Excerpted text:
Segment Open
Teams that exceed their Pythagorean projection are doing well in close games--I believe that is a given. Most close games are low-scoring games. In low scoring games, as Bill James realized 20-30 years ago writing about the World Series, long-sequence offenses (with high OBA) do poorly and slugging teams do better. So yes, slugging teams would be expected to outperform long-sequence teams in close games.
Comments?
David Kaiser
One thing I'd be curious about is how the run environment affects the big inning-->W% correlation. I.e. in a very low-run environment, does that still hold? Same with a very high-run environment. And does OBP still lead to bigger innings in these different envts?
The next step would be to take RPG and variance of RPG for different style offenses and defenses and see which ones maximize winning games. In general, consistent offenses and inconsistent defenses make for better games.
I'd also like to see things broken down a bit more. Instead of OBP and SLG, how about AVG, ISO, and BB%?
correlation BB% AVG ISO OBP SLG
%inng w/1+R .47 .75 .73 .82 .87
%inng w/2+R .45 .65 .59 .74 .73
%inng w/3+R .37 .53 .46 .60 .57
%inng w/4+R .42 .68 .57 .75 .72
%inng w/5+R .40 .60 .47 .67 .61
It seems that AVG tends to follow a similar pattern as OBP, and ISO tends to follow a similar pattern as SLG. BB% tends to look like SLG because of their correlation, I think (0.36).
Another tangent to explore would be to see if "good bullpens" tend to be those that tend to allow less home runs/extra base hits, or those that tend to allow less baserunners.
Also, I wonder how well park factors correlate with this kind of concept, since some parks have low effects on OBP and higher effects on SLG, and vice versa.
To the extent that bullpens can control hits on BIP, it would be interesting to test their effects, but the effects would be pretty muted.
Segment Closed
Required work:
**a.** Repeat the part of the baseball thread starting with "correlation BB% AVG" and going on through "and vice versa.".
**b.** Go on with the baseball thread from the point where it stops.

Provided information:
Segment Open
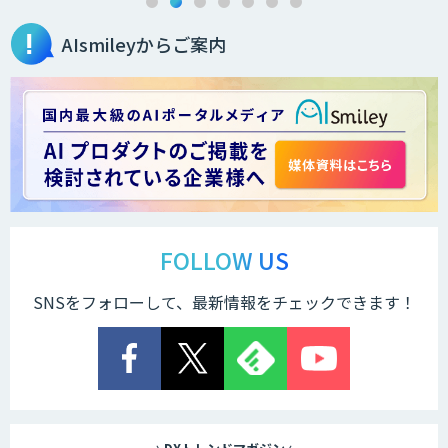
AIsmileyからご案内
FOLLOW US
SNSをフォローして、最新情報をチェックできます！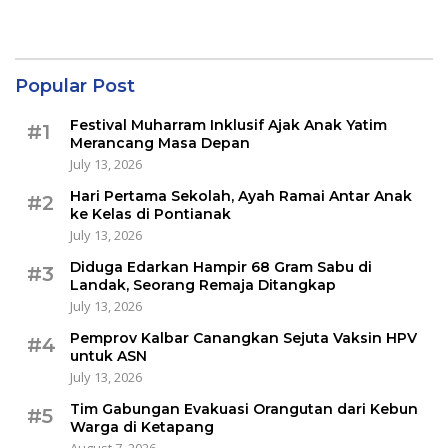
Popular Post
Festival Muharram Inklusif Ajak Anak Yatim
#1
Merancang Masa Depan
July 13, 2026
Hari Pertama Sekolah, Ayah Ramai Antar Anak
#2
ke Kelas di Pontianak
July 13, 2026
Diduga Edarkan Hampir 68 Gram Sabu di
#3
Landak, Seorang Remaja Ditangkap
July 13, 2026
Pemprov Kalbar Canangkan Sejuta Vaksin HPV
#4
untuk ASN
July 13, 2026
Tim Gabungan Evakuasi Orangutan dari Kebun
#5
Warga di Ketapang
August 7, 2026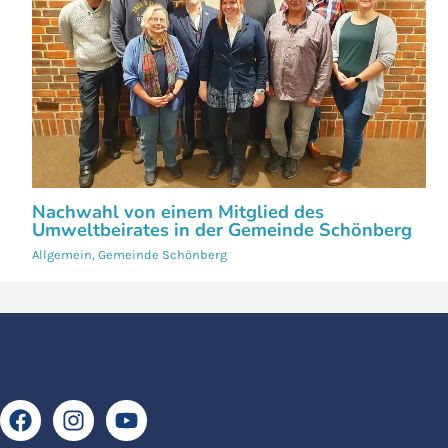
Nachwahl von einem Mitglied des
Umweltbeirates in der Gemeinde Schönberg
Allgemein
,
Gemeinde Schönberg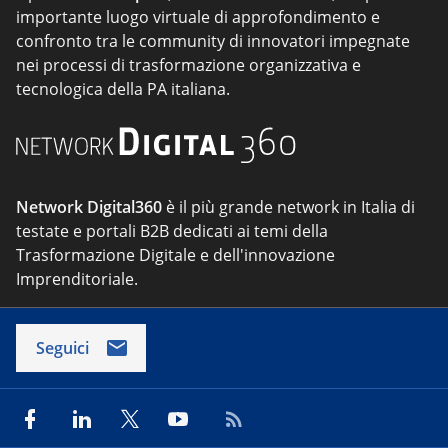
importante luogo virtuale di approfondimento e
confronto tra le community di innovatori impegnate
nei processi di trasformazione organizzativa e
tecnologica della PA italiana.
Network Digital360
è il più grande network in Italia di
testate e portali B2B dedicati ai temi della
Trasformazione Digitale e dell'innovazione
Imprenditoriale.
Seguici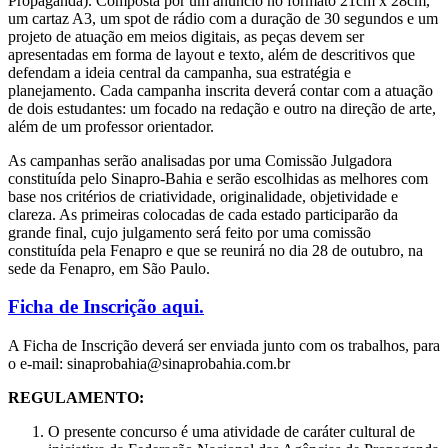
Propaganda). Composta por um anúncio no formato 21cm x 28cm,
um cartaz A3, um spot de rádio com a duração de 30 segundos e um
projeto de atuação em meios digitais, as peças devem ser
apresentadas em forma de layout e texto, além de descritivos que
defendam a ideia central da campanha, sua estratégia e
planejamento. Cada campanha inscrita deverá contar com a atuação
de dois estudantes: um focado na redação e outro na direção de arte,
além de um professor orientador.
As campanhas serão analisadas por uma Comissão Julgadora
constituída pelo Sinapro-Bahia e serão escolhidas as melhores com
base nos critérios de criatividade, originalidade, objetividade e
clareza. As primeiras colocadas de cada estado participarão da
grande final, cujo julgamento será feito por uma comissão
constituída pela Fenapro e que se reunirá no dia 28 de outubro, na
sede da Fenapro, em São Paulo.
Ficha de Inscrição aqui.
A Ficha de Inscrição deverá ser enviada junto com os trabalhos, para
o e-mail: sinaprobahia@sinaprobahia.com.br
REGULAMENTO:
O presente concurso é uma atividade de caráter cultural de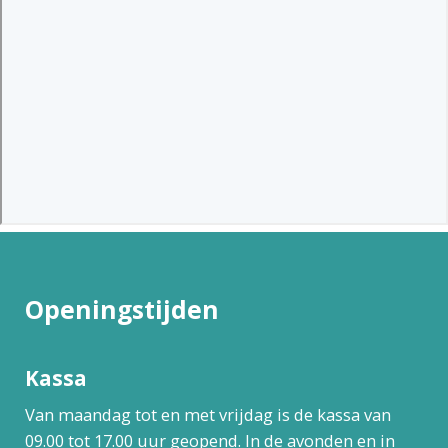
Openingstijden
Kassa
Van maandag tot en met vrijdag is de kassa van
09.00 tot 17.00 uur geopend. In de avonden en in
Segment Closed
Answer section:
**a.**
correlation BB% AVG ISO OBP SLG
%inng w/1+R .47 .75 .73 .82 .87
%inng w/2+R .45 .65 .59 .74 .73
%inng w/3+R .37 .53 .46 .60 .57
%inng w/4+R .42 .68 .57 .75 .72
%inng w/5+R .40 .60 .47 .67 .61
It seems that AVG tends to follow a similar pattern as OBP, and ISO tends to follow a similar pattern as SLG. BB% tends to look like SLG because of their correlation, I think (0.36).
Another tangent to explore would be to see if "good bullpens" tend to be those that tend to allow less home runs/extra base hits, or those that tend to allow less baserunners.
Also, I wonder how well park factors correlate with this kind of concept, since some parks have low effects on OBP and higher effects on SLG, and vice versa.

**b.**
That's why I was wondering how much SLG affected W-L record predictions and if an increased understanding of this principle would refine W-L predictions. Also, whether bullpens that reduced SLG leaded to an increased chance of winning. Also, home teams that play in parks with high SLG park factors might have more variance in their W-L records.
Am I off the wall?
The park factor thing should not matter because all games are played by two teams that are in the same stadium at the same time. The park would spread out or condense their run scoring equivalently.
As an example, assume you are managing the visiting team in extra innings. If the home team scores a run, you lose immediately. If you had two relievers (ignore handedness and platoon) to choose from, with similar VORP/WXLR/etc., one of which has a slightly better rate at reducing OBP (but gives up more home runs) and the other has a slightly better rate at surpressing SLG (but gives up more walks), would it be better to use the pitcher with the better SLG-surpressing skills or the OBP-surpressing skills.. my instinct is it would be better to use the one who surpresses SLG since a pitcher could give up multiple walks/hits but still get the three outs.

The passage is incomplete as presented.